### Try it
From the entries that follow, pick out all lines holding "LIST".

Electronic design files
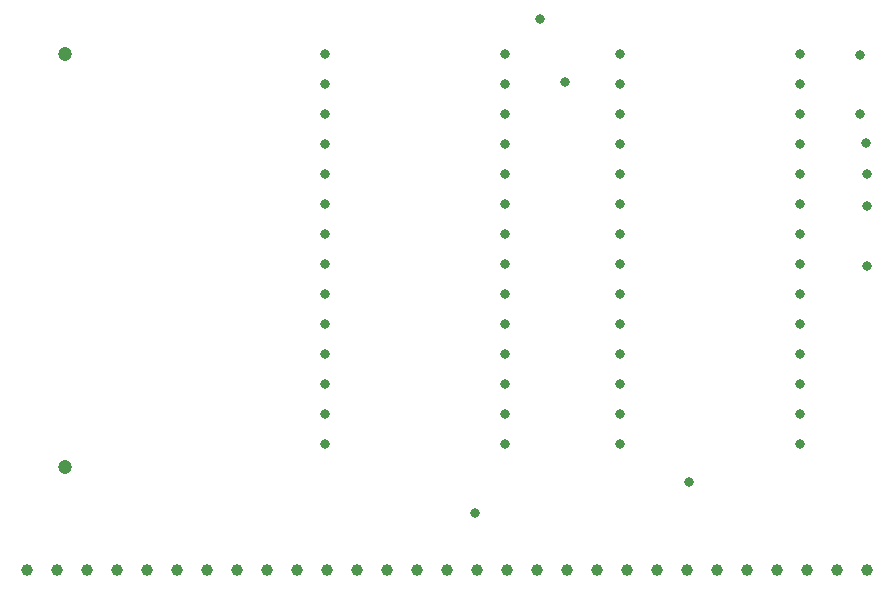
<source format=gbr>
%TF.GenerationSoftware,KiCad,Pcbnew,5.1.10*%
%TF.CreationDate,2021-11-30T18:31:46+01:00*%
%TF.ProjectId,Speichermodul_C,53706569-6368-4657-926d-6f64756c5f43,1*%
%TF.SameCoordinates,Original*%
%TF.FileFunction,Plated,1,2,PTH,Drill*%
%TF.FilePolarity,Positive*%
%FSLAX46Y46*%
G04 Gerber Fmt 4.6, Leading zero omitted, Abs format (unit mm)*
G04 Created by KiCad (PCBNEW 5.1.10) date 2021-11-30 18:31:46*
%MOMM*%
%LPD*%
G01*
G04 APERTURE LIST*
%TA.AperFunction,ComponentDrill*%
%ADD10C,0.800000*%
%TD*%
%TA.AperFunction,ViaDrill*%
%ADD11C,0.800000*%
%TD*%
%TA.AperFunction,ComponentDrill*%
%ADD12C,1.000000*%
%TD*%
%TA.AperFunction,ComponentDrill*%
%ADD13C,1.200000*%
%TD*%
G04 APERTURE END LIST*
D10*
%TO.C,U3*%
X142700000Y-91440000D03*
X142700000Y-93980000D03*
X142700000Y-96520000D03*
X142700000Y-99060000D03*
X142700000Y-101600000D03*
X142700000Y-104140000D03*
X142700000Y-106680000D03*
X142700000Y-109220000D03*
X142700000Y-111760000D03*
X142700000Y-114300000D03*
X142700000Y-116840000D03*
X142700000Y-119380000D03*
X142700000Y-121920000D03*
X142700000Y-124460000D03*
%TD*%
D11*
X155400000Y-130300000D03*
D10*
%TO.C,U3*%
X157940000Y-91440000D03*
X157940000Y-93980000D03*
X157940000Y-96520000D03*
X157940000Y-99060000D03*
X157940000Y-101600000D03*
X157940000Y-104140000D03*
X157940000Y-106680000D03*
X157940000Y-109220000D03*
X157940000Y-111760000D03*
X157940000Y-114300000D03*
X157940000Y-116840000D03*
X157940000Y-119380000D03*
X157940000Y-121920000D03*
X157940000Y-124460000D03*
%TD*%
D11*
X160900000Y-88500000D03*
X163000000Y-93800000D03*
D10*
%TO.C,U2*%
X167640000Y-91440000D03*
X167640000Y-93980000D03*
X167640000Y-96520000D03*
X167640000Y-99060000D03*
X167640000Y-101600000D03*
X167640000Y-104140000D03*
X167640000Y-106680000D03*
X167640000Y-109220000D03*
X167640000Y-111760000D03*
X167640000Y-114300000D03*
X167640000Y-116840000D03*
X167640000Y-119380000D03*
X167640000Y-121920000D03*
X167640000Y-124460000D03*
%TD*%
D11*
X173500000Y-127700000D03*
D10*
%TO.C,U2*%
X182880000Y-91440000D03*
X182880000Y-93980000D03*
X182880000Y-96520000D03*
X182880000Y-99060000D03*
X182880000Y-101600000D03*
X182880000Y-104140000D03*
X182880000Y-106680000D03*
X182880000Y-109220000D03*
X182880000Y-111760000D03*
X182880000Y-114300000D03*
X182880000Y-116840000D03*
X182880000Y-119380000D03*
X182880000Y-121920000D03*
X182880000Y-124460000D03*
%TO.C,C3*%
X187960000Y-91520000D03*
X187960000Y-96520000D03*
%TD*%
D11*
X188500000Y-99000000D03*
X188600000Y-101600000D03*
X188600000Y-104300000D03*
X188600000Y-109400000D03*
D12*
%TO.C,X10*%
X117470000Y-135160000D03*
X120010000Y-135160000D03*
X122550000Y-135160000D03*
X125090000Y-135160000D03*
X127630000Y-135160000D03*
X130170000Y-135160000D03*
X132710000Y-135160000D03*
X135250000Y-135160000D03*
X137790000Y-135160000D03*
X140330000Y-135160000D03*
X142870000Y-135160000D03*
X145410000Y-135160000D03*
X147950000Y-135160000D03*
X150490000Y-135160000D03*
X153030000Y-135160000D03*
X155570000Y-135160000D03*
X158110000Y-135160000D03*
X160650000Y-135160000D03*
X163190000Y-135160000D03*
X165730000Y-135160000D03*
X168270000Y-135160000D03*
X170810000Y-135160000D03*
X173350000Y-135160000D03*
X175890000Y-135160000D03*
X178430000Y-135160000D03*
X180970000Y-135160000D03*
X183510000Y-135160000D03*
X186050000Y-135160000D03*
X188590000Y-135160000D03*
D13*
%TO.C,C5*%
X120650000Y-91440000D03*
X120650000Y-126440000D03*
M02*

</source>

### Answer for this exercise
G04 APERTURE LIST*
G04 APERTURE END LIST*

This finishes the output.